Advisors who joined HighTower this year strongly agree
with its philosophy. Mark Masterson and David Emma, who
left Merrill Lynch in March to sign up with HighTower, say it
became difficult to manage their multi-family office within
the confines of Bank of America’s corporate structure.
“To get things done, each business seemed to have its
own silo, its own structure. It became annoying, it became
frustrating,” Masterson said. “The wirehouse model, for a lot
of reasons, is really dying. The public is tired of the conflicts
Source: HighTower Advisors
of interest that litter the landscape.” Merrill Lynch did not
respond to a request for comment.
Dissatisfaction with the wirehouse model will continue
to fuel growth in the independent channel, says Shirl Penney,
chief executive at Dynasty Financial Partners, a service provider to large independent RIAs. He sees room in the market for 10 more firms such as HighTower and aggregators
like Focus Financial Partners and United Capital Financial
Partners. “Because the industry is very fragmented. And the
more players that come in, and we continue to grow more
critical mass in the independent movement, the better collectively everyone in that space will do,” he says.

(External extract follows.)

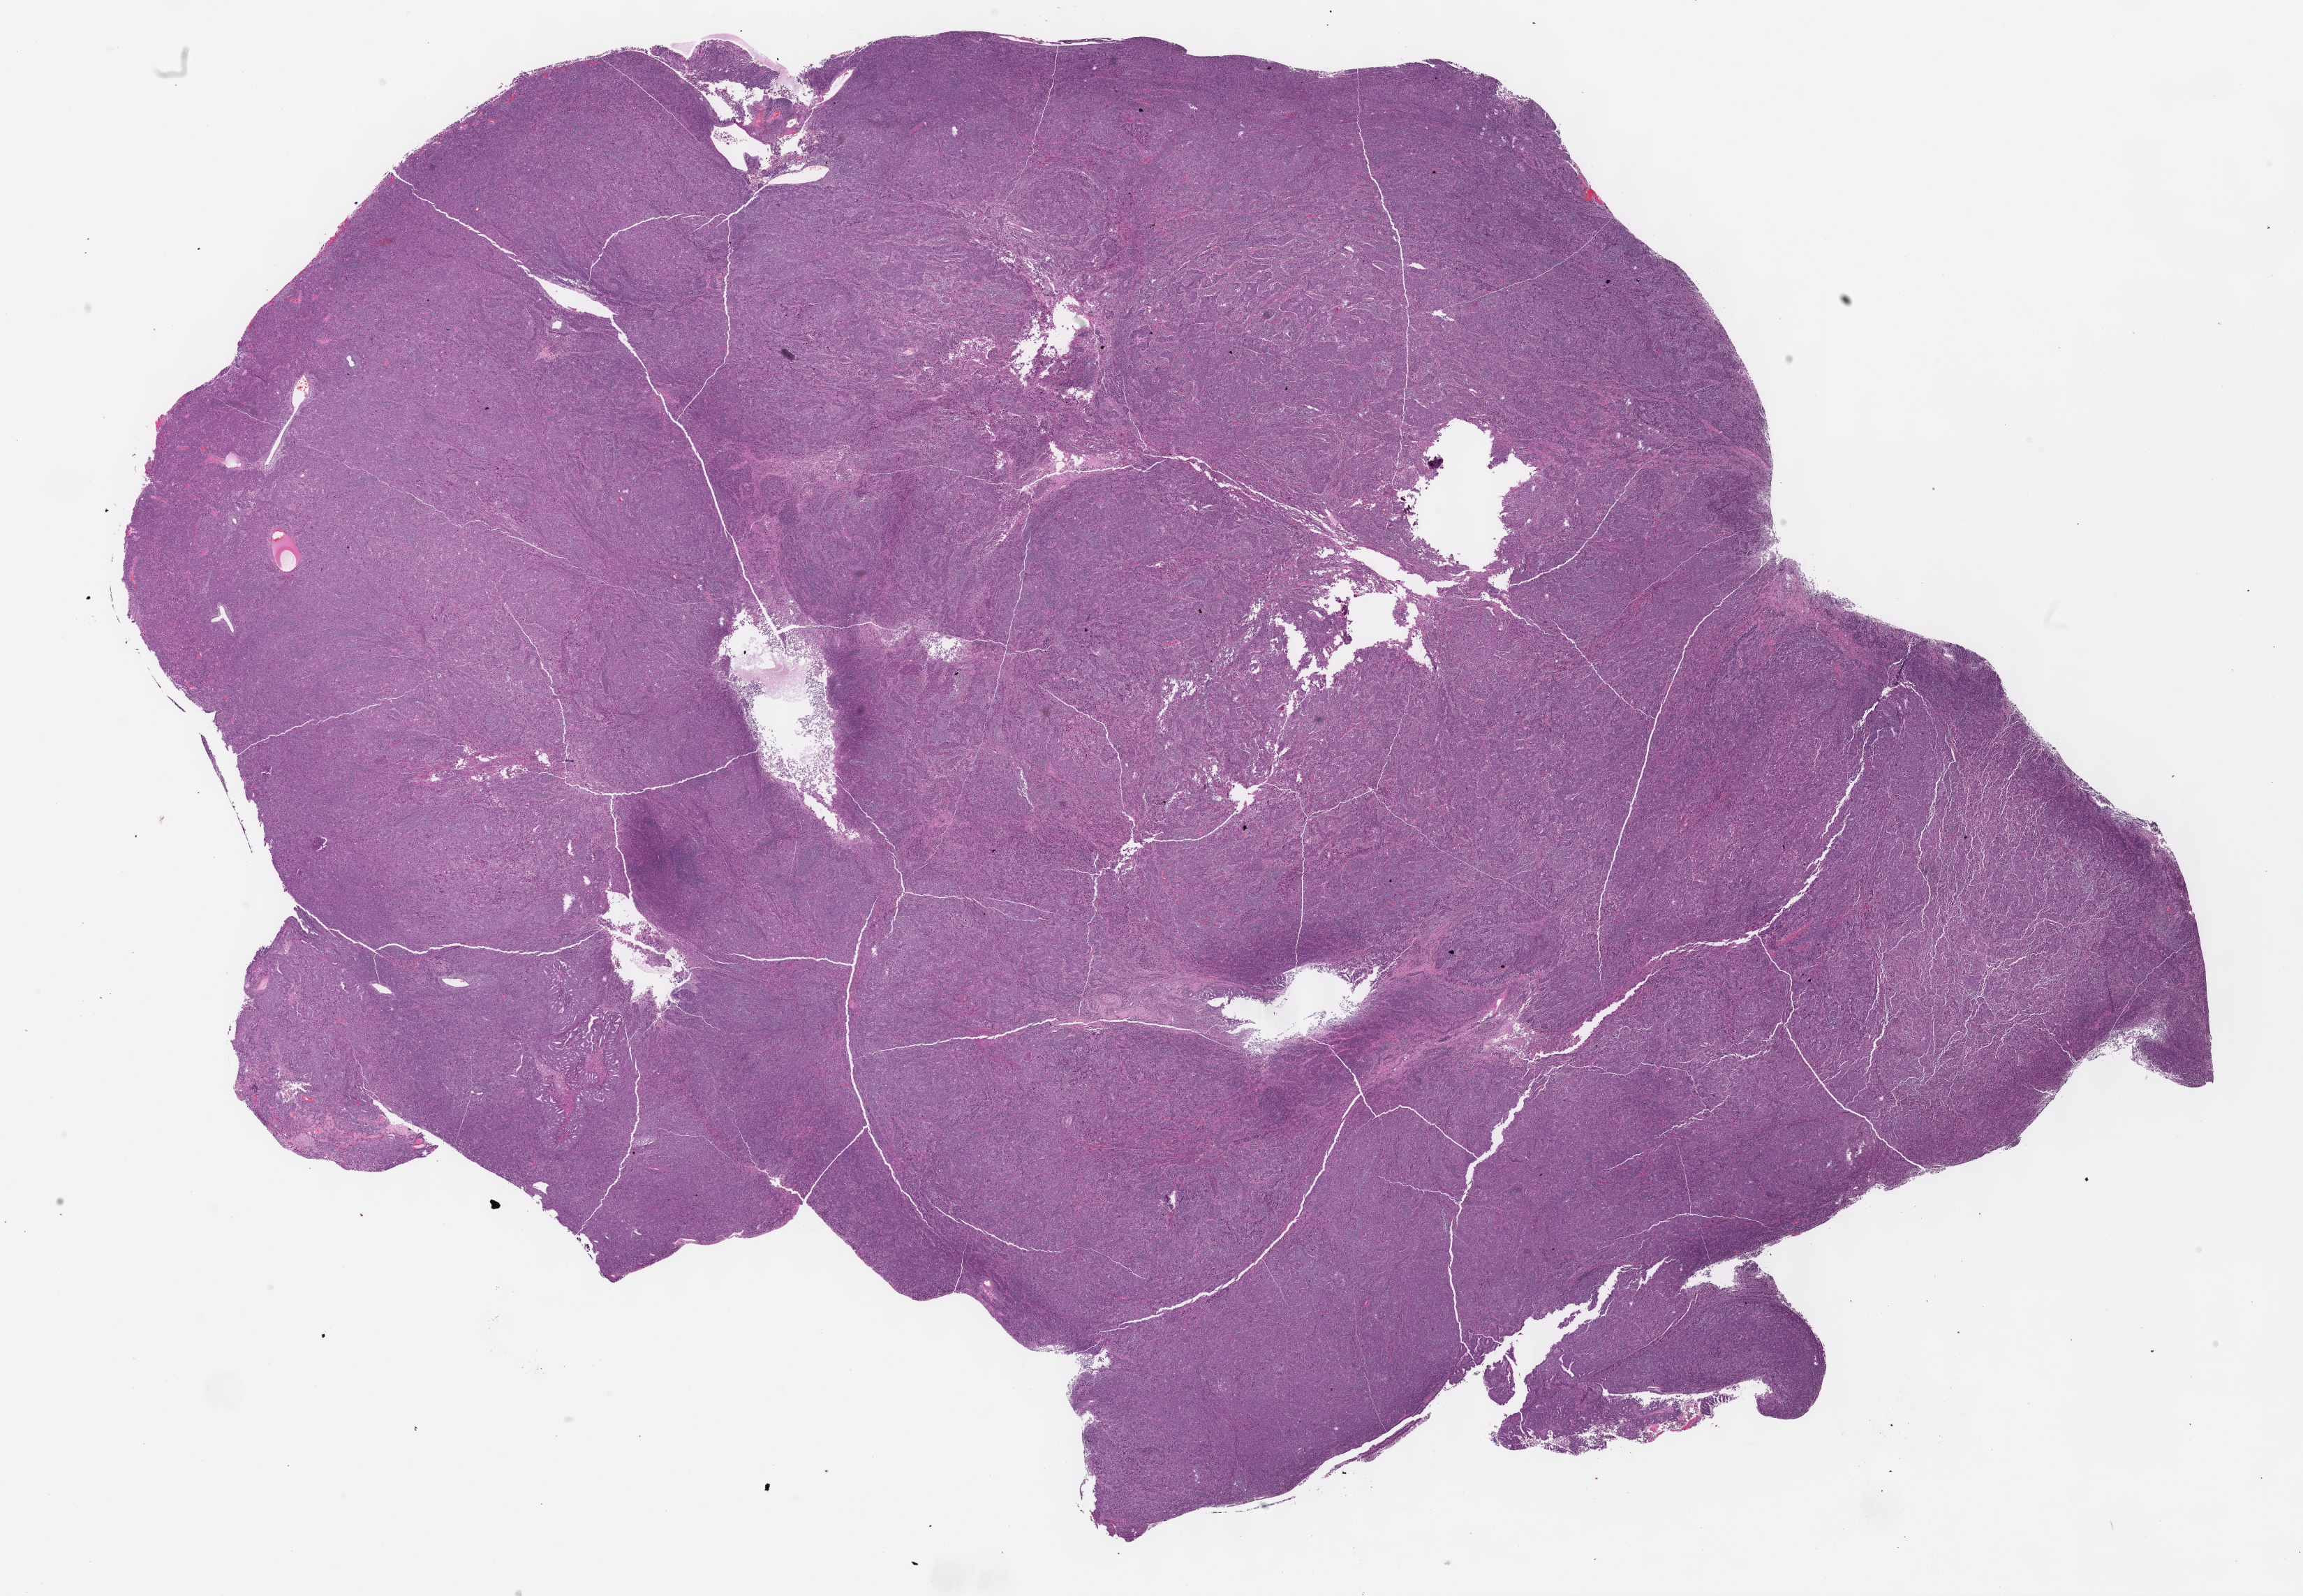
Whole-slide histology image, Hematoxylin and eosin (H&E) stained, low-resolution overview of the scanned area, about 26.7 x 18.5 mm, formalin-fixed paraffin-embedded (FFPE) diagnostic section, sample: primary tumour, uterus. Female, age 59 years at initial diagnosis. Histologic grade: G2 (moderately differentiated).
- histologic diagnosis: Endometrioid adenocarcinoma, NOS (fundus uteri)
- FIGO stage: III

Weissbluth sees HighTower offering new services to its
clients in the years ahead, depending on what their clients are
demanding. “Would HighTower expand and work in the middle market M&A space on behalf of our clients? Probably,” he
says. “We’re already seeing a demand for multigenerational tax
planning…At the end of the day, we’re only making money if
we’re delivering value to our clients. We’re not making money
if we cook up some product and sell it to them.”
One thing that’s not in the short term is a cashout by
HighTower’s investors, he says. “There’s no pressure from
our investors to grow any faster than we think is healthy,”
Weissbluth says. “And they’re also sophisticated enough to
know this is a business about delivering a high quality experience to financial advisors.
“There’s always going to be a tension between the ability
to grow quickly and making sure you’re doing all the things
you’re supposed to,” Weissbluth says. With hundreds of billions of dollars expected to move out of the wirehouse channel in the next few years, “We could grow very rapidly and still
never scratch the surface of this marketplace.”